Reproduce word for word the part of the tries lecture notes from "- May have up" to "char in key?".

_QUOTED PASSAGE_:
══════════

COMP2521
Data Structures & Algorithms
Week 9.3
Tries
Author: Hayden Smith 2021
In this lecture
Why?
- Storing a large set of strings naively can be costly, we need a more efficient way
What?
- Tries
- Tries insert
- Tries lookup
Tries
Tries are a data structure for representing strings that support O(L) lookup and insertion (where L is the length of a string)
Tries Concenptualised

Depth of trie = length of longest word
Tries Concenptualised

Note: Not every word here is included in the trie
Tries Structure
Each node in a trie:
- Contains one part of a key (typically one character)
- May have up to 26 children
- May be tagged as a "finishing" node
- But even "finishing" nodes may have children
- May contain other data for application (e.g. word frequency)
- A "finishing" node marks the end of one key
#define ALPHABET_SIZE 26
typedef struct Node *Trie;
typedef struct Node {
char onechar; // current char in key
Trie child[ALPHABET_SIZE];
bool finish; // last char in key?
Item data; // no Item if !finish
} Node;
typedef char *Key; // just lower-case letters
Tries Search
find(trie,key):
| Input trie, key
| Output pointer to element in trie if key found
| NULL otherwise
|
| node=trie
| for each char c in key do
| | if node.child[c] exists then
| | node=node.child[c] // move down one level
| | else
| | return NULL
| | end if
| end for
| if node.finish then // "finishing" node reached?

══════════

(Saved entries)
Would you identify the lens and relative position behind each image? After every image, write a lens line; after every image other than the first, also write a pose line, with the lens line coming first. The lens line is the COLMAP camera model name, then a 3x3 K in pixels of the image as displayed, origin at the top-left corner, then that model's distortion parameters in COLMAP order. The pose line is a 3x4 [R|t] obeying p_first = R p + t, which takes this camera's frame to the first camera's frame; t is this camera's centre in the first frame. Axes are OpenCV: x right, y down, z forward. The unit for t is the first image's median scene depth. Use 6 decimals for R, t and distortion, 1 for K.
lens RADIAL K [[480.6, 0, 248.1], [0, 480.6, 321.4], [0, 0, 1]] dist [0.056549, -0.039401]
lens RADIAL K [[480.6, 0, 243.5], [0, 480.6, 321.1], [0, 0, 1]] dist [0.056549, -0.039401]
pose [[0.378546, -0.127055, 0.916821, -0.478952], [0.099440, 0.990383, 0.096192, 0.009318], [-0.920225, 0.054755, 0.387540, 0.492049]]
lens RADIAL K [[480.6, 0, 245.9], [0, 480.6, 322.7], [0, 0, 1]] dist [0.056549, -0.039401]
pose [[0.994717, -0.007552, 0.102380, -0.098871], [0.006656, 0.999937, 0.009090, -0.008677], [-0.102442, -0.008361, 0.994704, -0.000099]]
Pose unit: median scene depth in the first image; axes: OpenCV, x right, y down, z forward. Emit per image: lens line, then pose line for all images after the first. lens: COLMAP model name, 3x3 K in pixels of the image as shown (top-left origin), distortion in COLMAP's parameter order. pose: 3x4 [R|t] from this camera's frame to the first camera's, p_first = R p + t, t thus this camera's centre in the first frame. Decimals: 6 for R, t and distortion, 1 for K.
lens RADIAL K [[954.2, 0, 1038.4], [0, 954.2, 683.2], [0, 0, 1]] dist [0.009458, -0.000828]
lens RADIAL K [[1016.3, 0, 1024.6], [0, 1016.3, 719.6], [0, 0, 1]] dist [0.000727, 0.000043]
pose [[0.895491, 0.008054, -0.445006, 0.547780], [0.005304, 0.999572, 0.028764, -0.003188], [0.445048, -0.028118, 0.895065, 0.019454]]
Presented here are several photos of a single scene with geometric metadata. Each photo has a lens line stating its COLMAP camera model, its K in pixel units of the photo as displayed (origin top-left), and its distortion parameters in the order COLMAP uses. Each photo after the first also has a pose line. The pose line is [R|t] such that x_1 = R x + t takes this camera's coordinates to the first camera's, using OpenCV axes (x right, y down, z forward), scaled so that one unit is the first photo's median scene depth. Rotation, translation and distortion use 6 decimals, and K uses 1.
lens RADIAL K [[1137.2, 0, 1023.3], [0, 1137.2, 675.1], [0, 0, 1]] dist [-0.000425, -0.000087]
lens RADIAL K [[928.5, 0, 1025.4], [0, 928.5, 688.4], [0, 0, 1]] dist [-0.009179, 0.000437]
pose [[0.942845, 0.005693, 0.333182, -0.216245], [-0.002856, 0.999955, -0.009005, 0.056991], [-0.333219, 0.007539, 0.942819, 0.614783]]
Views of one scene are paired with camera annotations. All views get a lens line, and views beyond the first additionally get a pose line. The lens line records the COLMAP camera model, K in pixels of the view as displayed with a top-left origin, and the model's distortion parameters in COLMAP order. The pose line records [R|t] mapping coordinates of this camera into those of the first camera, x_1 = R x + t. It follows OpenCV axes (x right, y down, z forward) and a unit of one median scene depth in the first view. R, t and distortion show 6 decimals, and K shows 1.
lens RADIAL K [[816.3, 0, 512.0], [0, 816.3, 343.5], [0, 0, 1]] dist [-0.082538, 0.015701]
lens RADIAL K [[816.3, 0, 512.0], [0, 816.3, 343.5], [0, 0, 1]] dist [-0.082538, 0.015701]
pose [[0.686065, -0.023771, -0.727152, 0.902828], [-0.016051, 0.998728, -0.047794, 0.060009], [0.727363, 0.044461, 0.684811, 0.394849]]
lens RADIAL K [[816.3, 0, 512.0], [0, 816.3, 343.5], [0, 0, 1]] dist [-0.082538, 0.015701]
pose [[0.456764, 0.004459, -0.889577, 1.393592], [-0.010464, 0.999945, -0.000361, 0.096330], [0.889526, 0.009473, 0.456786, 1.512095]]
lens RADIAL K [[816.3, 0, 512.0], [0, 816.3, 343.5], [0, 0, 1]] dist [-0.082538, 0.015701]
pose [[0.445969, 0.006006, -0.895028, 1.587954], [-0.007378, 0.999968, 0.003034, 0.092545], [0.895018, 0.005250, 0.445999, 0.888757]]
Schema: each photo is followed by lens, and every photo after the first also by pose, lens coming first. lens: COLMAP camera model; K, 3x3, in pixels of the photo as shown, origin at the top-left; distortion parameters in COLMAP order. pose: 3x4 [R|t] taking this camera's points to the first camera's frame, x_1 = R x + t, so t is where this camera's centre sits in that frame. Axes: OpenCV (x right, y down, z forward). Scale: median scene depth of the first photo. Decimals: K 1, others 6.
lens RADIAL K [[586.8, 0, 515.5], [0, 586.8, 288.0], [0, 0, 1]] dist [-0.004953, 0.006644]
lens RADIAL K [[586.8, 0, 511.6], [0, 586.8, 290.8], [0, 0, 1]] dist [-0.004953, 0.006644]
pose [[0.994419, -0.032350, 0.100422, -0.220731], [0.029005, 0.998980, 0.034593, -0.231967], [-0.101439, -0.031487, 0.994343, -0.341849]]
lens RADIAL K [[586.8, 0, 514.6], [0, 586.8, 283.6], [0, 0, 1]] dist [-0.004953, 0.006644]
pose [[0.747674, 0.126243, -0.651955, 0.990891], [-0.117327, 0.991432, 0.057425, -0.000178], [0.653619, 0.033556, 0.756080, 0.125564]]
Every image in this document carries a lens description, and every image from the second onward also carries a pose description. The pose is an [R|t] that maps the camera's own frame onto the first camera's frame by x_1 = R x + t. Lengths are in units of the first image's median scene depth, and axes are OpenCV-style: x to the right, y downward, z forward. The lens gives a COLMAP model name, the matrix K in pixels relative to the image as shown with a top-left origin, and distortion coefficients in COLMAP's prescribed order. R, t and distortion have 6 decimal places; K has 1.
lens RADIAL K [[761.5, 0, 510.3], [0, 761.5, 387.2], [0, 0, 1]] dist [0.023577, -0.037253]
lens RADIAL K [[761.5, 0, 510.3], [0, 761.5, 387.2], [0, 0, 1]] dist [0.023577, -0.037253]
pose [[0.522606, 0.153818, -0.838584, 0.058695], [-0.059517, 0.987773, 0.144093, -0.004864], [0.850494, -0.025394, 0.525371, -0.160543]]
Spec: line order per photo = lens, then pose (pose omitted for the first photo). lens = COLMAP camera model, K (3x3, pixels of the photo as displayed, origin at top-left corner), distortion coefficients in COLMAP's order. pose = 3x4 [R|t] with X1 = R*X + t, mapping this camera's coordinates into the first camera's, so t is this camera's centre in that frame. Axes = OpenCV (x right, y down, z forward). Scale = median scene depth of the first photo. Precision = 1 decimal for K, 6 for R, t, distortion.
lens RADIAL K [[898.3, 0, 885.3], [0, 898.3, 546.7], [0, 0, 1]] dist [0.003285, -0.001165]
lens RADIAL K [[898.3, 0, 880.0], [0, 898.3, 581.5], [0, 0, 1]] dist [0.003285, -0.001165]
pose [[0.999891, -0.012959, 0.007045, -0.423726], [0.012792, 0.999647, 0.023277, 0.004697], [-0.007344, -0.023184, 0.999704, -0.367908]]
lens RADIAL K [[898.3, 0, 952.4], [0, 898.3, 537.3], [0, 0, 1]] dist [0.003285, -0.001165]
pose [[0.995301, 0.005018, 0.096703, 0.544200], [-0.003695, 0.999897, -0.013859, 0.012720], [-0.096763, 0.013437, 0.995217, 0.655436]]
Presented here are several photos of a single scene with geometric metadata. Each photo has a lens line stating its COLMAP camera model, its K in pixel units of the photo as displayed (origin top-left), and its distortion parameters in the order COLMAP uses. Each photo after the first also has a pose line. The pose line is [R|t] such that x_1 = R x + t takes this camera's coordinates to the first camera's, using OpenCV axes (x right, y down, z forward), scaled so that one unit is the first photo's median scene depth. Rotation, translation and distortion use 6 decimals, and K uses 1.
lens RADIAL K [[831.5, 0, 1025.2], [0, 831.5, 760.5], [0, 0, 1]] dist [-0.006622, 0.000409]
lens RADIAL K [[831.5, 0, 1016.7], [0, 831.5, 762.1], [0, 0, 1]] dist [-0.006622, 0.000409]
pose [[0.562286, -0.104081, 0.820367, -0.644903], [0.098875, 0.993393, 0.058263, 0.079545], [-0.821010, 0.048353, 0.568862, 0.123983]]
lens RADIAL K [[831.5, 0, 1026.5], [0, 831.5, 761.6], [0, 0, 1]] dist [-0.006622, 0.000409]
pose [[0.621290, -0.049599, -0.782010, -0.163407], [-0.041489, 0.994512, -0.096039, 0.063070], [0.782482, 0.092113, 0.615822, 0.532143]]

══════════

_OUTPUT OF THE TASK_:
- May have up to 26 children
- May be tagged as a "finishing" node
- But even "finishing" nodes may have children
- May contain other data for application (e.g. word frequency)
- A "finishing" node marks the end of one key
#define ALPHABET_SIZE 26
typedef struct Node *Trie;
typedef struct Node {
char onechar; // current char in key
Trie child[ALPHABET_SIZE];
bool finish; // last char in key?